Три университета лейтенанта Яненко

Страницы военной биографии математика, академика Николая Николаевича Яненко могут показаться выдуманными романистом. Но они — не литература, они — сама жизнь. Точнее, та ее часть, которая определила все остальное.

Глубокий тыл

Николай Николаевич Яненко в июне 1941 года был студентом физмата Томского университета, перешедшим на третий курс. Тогда его в армию не взяли — из-за сильной близорукости. Жить в тылу стало трудно уже в 1939-м, с началом финской войны. Но настоящий голод пришлось переживать зимой 1941—42 года. В семье Николая мать одна поднимала пятерых детей (отец очень рано умер), и помочь родные почти ничем не могли и в мирное время.

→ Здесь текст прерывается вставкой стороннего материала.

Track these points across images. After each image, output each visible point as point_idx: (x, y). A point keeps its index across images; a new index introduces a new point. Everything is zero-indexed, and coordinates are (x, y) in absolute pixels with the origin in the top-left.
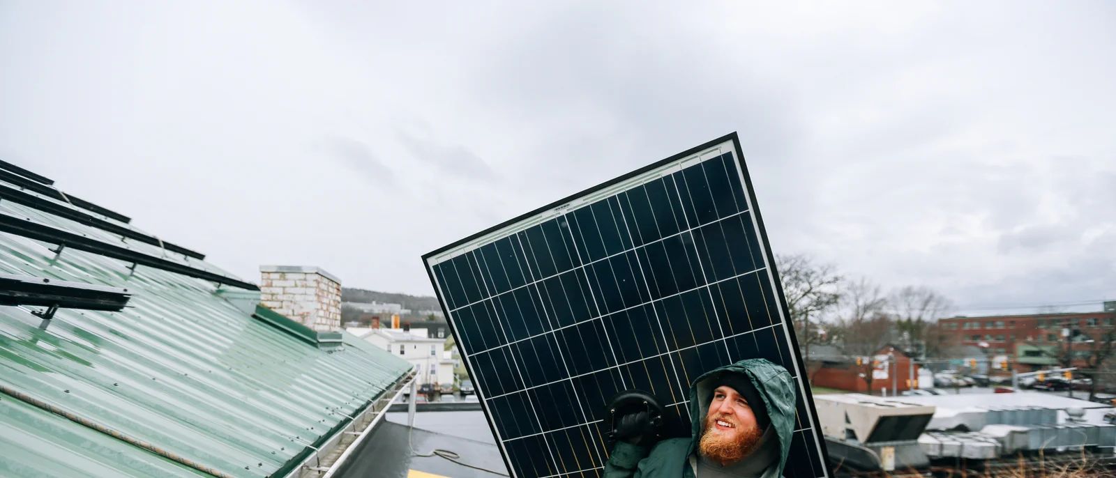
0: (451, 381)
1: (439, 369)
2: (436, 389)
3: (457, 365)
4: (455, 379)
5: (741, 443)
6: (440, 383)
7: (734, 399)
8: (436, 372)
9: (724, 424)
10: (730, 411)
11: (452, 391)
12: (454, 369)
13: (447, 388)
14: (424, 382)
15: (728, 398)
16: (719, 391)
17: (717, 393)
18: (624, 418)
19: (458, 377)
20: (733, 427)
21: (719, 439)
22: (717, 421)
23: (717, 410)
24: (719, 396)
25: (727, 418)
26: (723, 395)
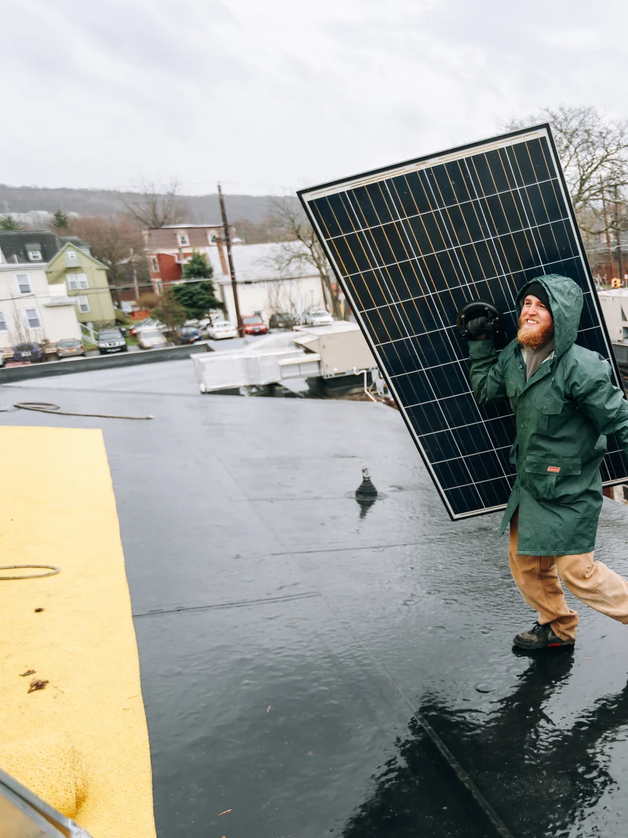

В.Н. Суслова, однокурсница Н.Н. Яненко: «В учебе он всегда был одним из самых сильных… Запомнилось, что он был очень бедно одет, даже по сравнению с нами».

Из книги воспоминаний об Н.Н. Яненко: «Вот он стоит в очереди за пайком хлеба. Он занят серьезными размышлениями, которые не покидают его и по дороге домой. Уже взявшись за щеколду двери, он обнаруживает, что руки пусты — весь хлеб он съел сразу. А ведь намеревался собрать всю силу воли и, разделив паек на равные части, обеспечить себе завтрак, обед и ужин.

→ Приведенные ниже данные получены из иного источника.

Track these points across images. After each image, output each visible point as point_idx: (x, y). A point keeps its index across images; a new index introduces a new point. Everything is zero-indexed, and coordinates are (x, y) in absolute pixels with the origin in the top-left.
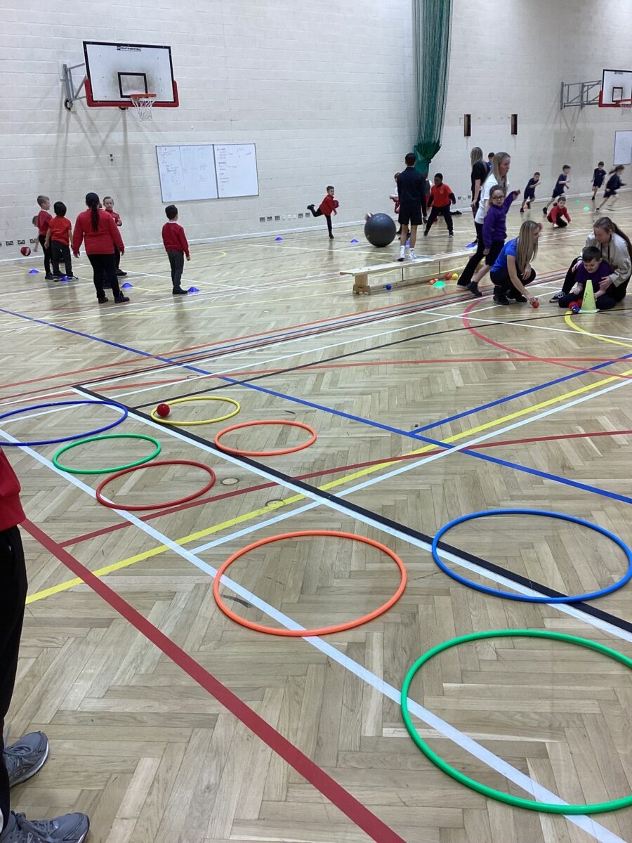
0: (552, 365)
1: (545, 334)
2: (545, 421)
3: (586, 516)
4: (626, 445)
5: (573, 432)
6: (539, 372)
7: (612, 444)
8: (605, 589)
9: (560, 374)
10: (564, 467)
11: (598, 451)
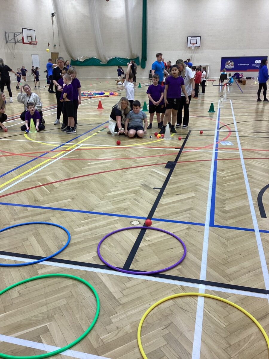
0: (22, 157)
1: (17, 143)
2: (24, 182)
3: (48, 220)
4: (59, 187)
5: (37, 185)
6: (17, 160)
7: (53, 188)
8: (60, 250)
9: (27, 160)
10: (35, 201)
11: (49, 192)
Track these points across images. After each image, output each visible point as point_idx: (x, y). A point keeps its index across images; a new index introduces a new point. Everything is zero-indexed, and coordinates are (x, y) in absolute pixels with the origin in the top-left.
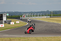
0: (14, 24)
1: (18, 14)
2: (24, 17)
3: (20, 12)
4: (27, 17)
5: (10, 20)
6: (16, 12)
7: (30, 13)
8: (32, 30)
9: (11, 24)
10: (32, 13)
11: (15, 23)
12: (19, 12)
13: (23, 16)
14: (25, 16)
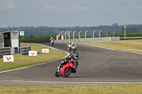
0: (36, 54)
1: (46, 32)
2: (60, 38)
3: (51, 28)
4: (67, 38)
5: (28, 45)
6: (42, 29)
7: (73, 29)
8: (72, 68)
9: (30, 54)
10: (78, 29)
11: (38, 53)
12: (48, 29)
13: (57, 36)
14: (62, 37)
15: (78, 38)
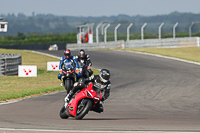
14: (91, 37)
15: (125, 39)
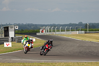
1: (32, 27)
3: (36, 25)
4: (48, 32)
12: (33, 25)
14: (44, 31)
15: (55, 31)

Николай ЯненкоУ Николая от недоедания началась куриная слепота — с наступлением сумерек и до света он ничего не видит. Друзья помогают ему передвигаться, поддерживая под руки. В это отчаянное время старший брат Шура — капитан — на неделю приезжает из армии домой. И Николай целую неделю ест (вместо Шуры) в офицерской столовой жареную печенку. Зрение возвращается. А когда без сознания от голода падает его товарищ Степан Боровенский, у Коли хватает сил погрузить его на санки и отвезти в медпункт. Помощь подоспела вовремя».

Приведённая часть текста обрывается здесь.